Income-producing farms as an asset class
Mendenhall is no stranger to investors. Since 2006, he’s connected them to deals in short sales, wholesaling, residential properties, and storage units, though he admits that every asset class has caused the same excitement as farmland. “At this point, we can’t find enough bargains for our investors,” he says. “They take real pride in their investments and keep asking us for more.”
RADD America takes a true grassroots approach when connecting its investors to farmland. “The farming world is different from any other in real estate,” explains Mendenhall. “We start by having our acquisitions and agricultural teams meet with farmers. When we get ready to brand cattle or plant, all the local farmers come and help. In the same spirit, our teams go out and help the local farmers when it’s their turn to brand and plant. To do it right, you have to build a relationship and a connection that’s quite different than other types of investing.”
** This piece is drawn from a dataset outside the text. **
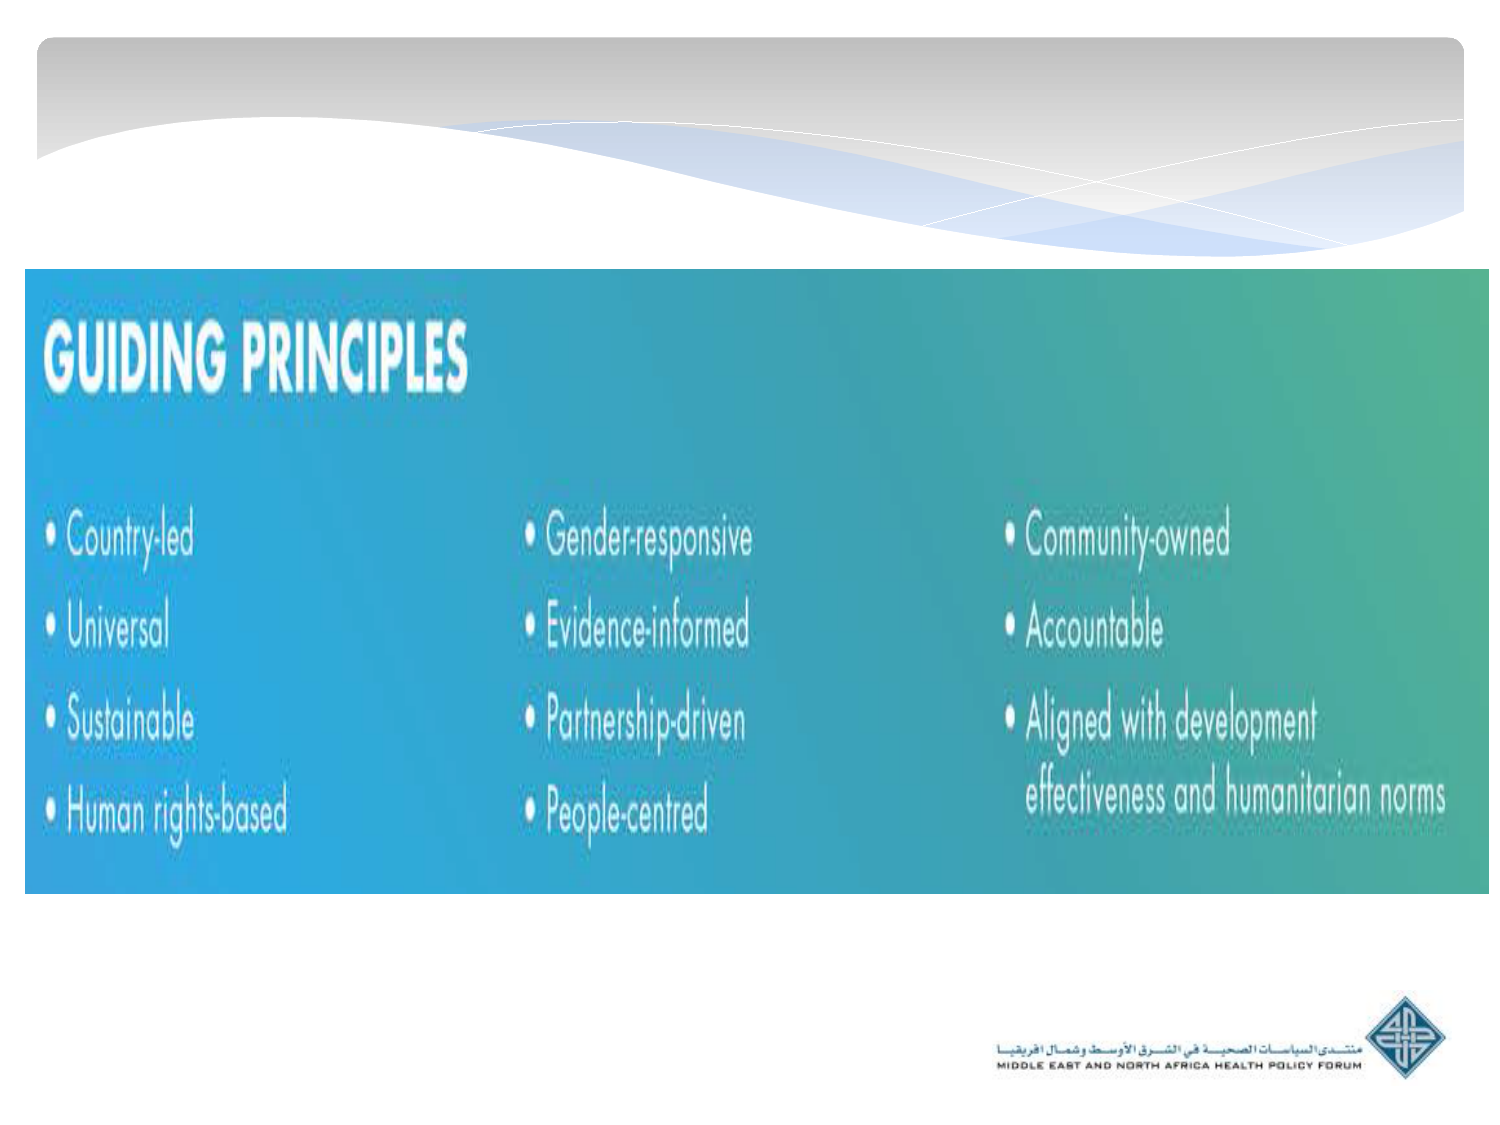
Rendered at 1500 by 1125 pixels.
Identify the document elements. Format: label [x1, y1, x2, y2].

picture [992, 990, 1452, 1086]
picture [25, 269, 1489, 894]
RADD America is composed of expert investors and expert farmers. The company offers its investments through fractionalized ownership. In other words, the company purchases one farm and then allows a joint pool of investors to own it together.
“If you don’t have a team that knows how to farm and maximize income, you’re not going to get the best possible return for investors,” warns Mendenhall. “Thankfully, our team isn’t so big for this type of investing that we forget who we are, and we have the economy to scale at a great pace.”
The impact of global competition on income-producing farm investments
RADD America closely monitors global trends. In Mendenhall’s experience, investors win when they move before the market. However, when they move after the market, they lose.
“When Russian first invaded and sparked its war with Ukraine, for example, we kept a close eye on its global impact,” he says. “As one of the largest producers of wheat in the world, we knew that Ukraine — now in the midst of a war — wasn’t going to be able to produce wheat at the same scale, so someone else needs to step in and fill the gap. We’re constantly monitoring what’s happening in the world to stay on top of evolving trends.”
In terms of global competition, Mendenhall is frustrated by foreign entities staking ownership of American farmland and agriculture. In this area, China has positioned itself as the number one threat to the sovereignty of the United States.
“When foreign powers have ownership of agricultural land in the US, it puts us all at risk as Americans,” remarks Mendenhall. “Over the past few years, we’ve seen soil quality erode, closures of meatpacking plants, and numerous fires. The likelihood of nuclear war in this age is very small. The quiet war of buying American agriculture and unsettling the American dollar is the threat we face today.”
Clearly, RADD America has a lot to pay attention to at home and abroad. “We’re monitoring weather patterns and making one-year, three-year, and five-year predictions,” Mendenhall explains. “We’re also paying close attention to interest rates to see where this shifting economy is headed. The up-and-down cycles are faster than they’ve ever been. Monitoring the industry is critical. With expert investors and agricultural specialists from RADD America on your team, farmland can be one of your most promising and rewarding investment opportunities.”